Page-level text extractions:
· · · · · · ·
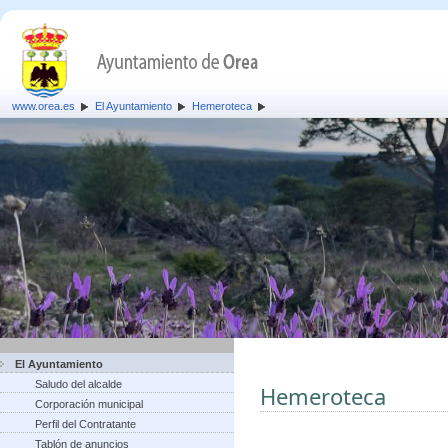
www.orea.es
El Ayuntamiento
Hemeroteca
El Ayuntamiento
Saludo del alcalde
Hemeroteca
Corporación municipal
Perfil del Contratante
Tablón de anuncios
· · · · · · ·
_Activity:_ In the listing, switch every "Hemeroteca" to "Archivo de prensa" and reproduce the text with no other changes. Omit the pictures from your answer.

_Answer box:_
www.orea.es
El Ayuntamiento
Archivo de prensa
El Ayuntamiento
Saludo del alcalde
Archivo de prensa
Corporación municipal
Perfil del Contratante
Tablón de anuncios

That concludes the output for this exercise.